Transcribed page contents
□ □ □
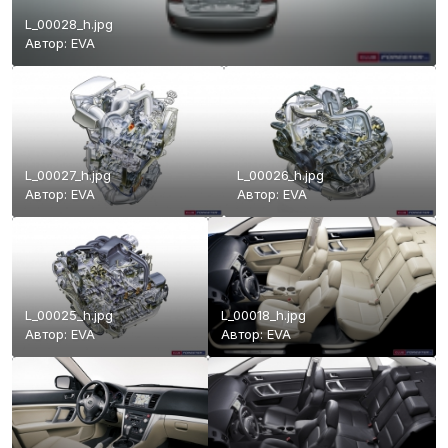
L_00028_h.jpg
Автор:
EVA
L_00027_h.jpg
L_00026_h.jpg
Автор:
EVA
Автор:
EVA
L_00025_h.jpg
L_00018_h.jpg
Автор:
EVA
Автор:
EVA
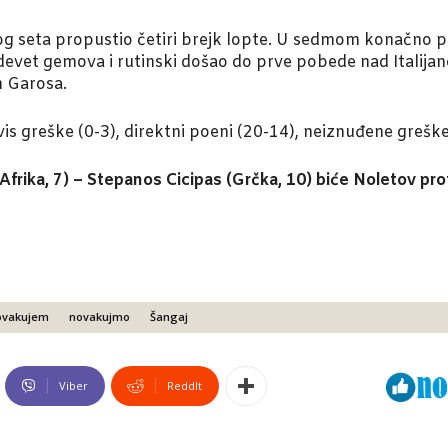
nog seta propustio četiri brejk lopte. U sedmom konačno p
evet gemova i rutinski došao do prve pobede nad Italijano
n Garosa.
rvis greške (0-3), direktni poeni (20-14), neiznuđene grešk
rika, 7) – Stepanos Cicipas (Grčka, 10) biće Noletov prot
ovakujem
novakujmo
Šangaj
Viber
ReddIt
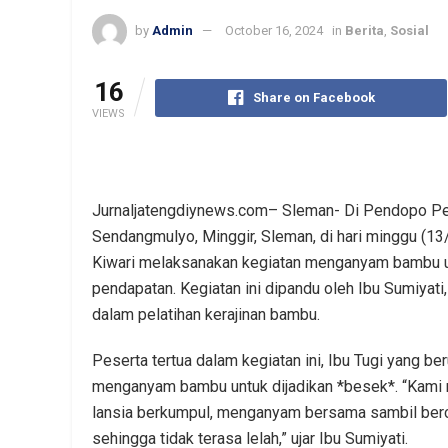
by
Admin
October 16, 2024
in
Berita
,
Sosial
16
Share on Facebook
VIEWS
Jurnaljatengdiynews.com– Sleman- Di Pendopo Pesa
Sendangmulyo, Minggir, Sleman, di hari minggu (1
Kiwari melaksanakan kegiatan menganyam bambu u
pendapatan. Kegiatan ini dipandu oleh Ibu Sumiyat
dalam pelatihan kerajinan bambu.
Peserta tertua dalam kegiatan ini, Ibu Tugi yang beru
menganyam bambu untuk dijadikan *besek*. “Kami m
lansia berkumpul, menganyam bersama sambil berce
sehingga tidak terasa lelah,” ujar Ibu Sumiyati.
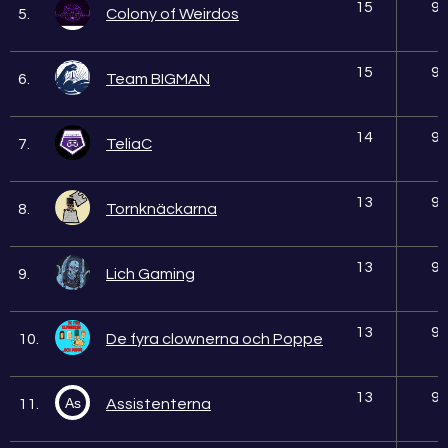
15
9
5.
Colony of Weirdos
15
9
6.
Team BIGMAN
14
9
7.
TeliaC
13
9
8.
Tornknäckarna
13
9
9.
Lich Gaming
13
9
10.
De fyra clownerna och Poppe
13
9
As
11.
Assistenterna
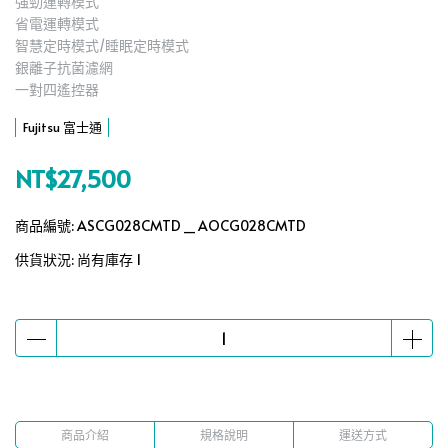
強勁運轉模式
省電運轉模式
智慧定時模式/睡眠定時模式
銀離子抗菌濾網
一對四遙控器
Fujitsu 富士通
NT$27,500
商品編號:
ASCG028CMTD _ AOCG028CMTD
供貨狀況:
尚有庫存 1
商品介紹
規格說明
運送方式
□ □ □
To-do item:
Without the pictures, give every line of the data again, exactly as written.

Response to the task:
L_00028_h.jpg
Автор:
EVA
L_00027_h.jpg
L_00026_h.jpg
Автор:
EVA
Автор:
EVA
L_00025_h.jpg
L_00018_h.jpg
Автор:
EVA
Автор:
EVA
nog seta propustio četiri brejk lopte. U sedmom konačno p
evet gemova i rutinski došao do prve pobede nad Italijano
n Garosa.
rvis greške (0-3), direktni poeni (20-14), neiznuđene grešk
rika, 7) – Stepanos Cicipas (Grčka, 10) biće Noletov prot
ovakujem
novakujmo
Šangaj
Viber
ReddIt
by
Admin
October 16, 2024
in
Berita
,
Sosial
16
Share on Facebook
VIEWS
Jurnaljatengdiynews.com– Sleman- Di Pendopo Pesa
Sendangmulyo, Minggir, Sleman, di hari minggu (1
Kiwari melaksanakan kegiatan menganyam bambu u
pendapatan. Kegiatan ini dipandu oleh Ibu Sumiyat
dalam pelatihan kerajinan bambu.
Peserta tertua dalam kegiatan ini, Ibu Tugi yang beru
menganyam bambu untuk dijadikan *besek*. “Kami m
lansia berkumpul, menganyam bersama sambil berce
sehingga tidak terasa lelah,” ujar Ibu Sumiyati.
15
9
5.
Colony of Weirdos
15
9
6.
Team BIGMAN
14
9
7.
TeliaC
13
9
8.
Tornknäckarna
13
9
9.
Lich Gaming
13
9
10.
De fyra clownerna och Poppe
13
9
As
11.
Assistenterna
強勁運轉模式
省電運轉模式
智慧定時模式/睡眠定時模式
銀離子抗菌濾網
一對四遙控器
Fujitsu 富士通
NT$27,500
商品編號:
ASCG028CMTD _ AOCG028CMTD
供貨狀況:
尚有庫存 1
商品介紹
規格說明
運送方式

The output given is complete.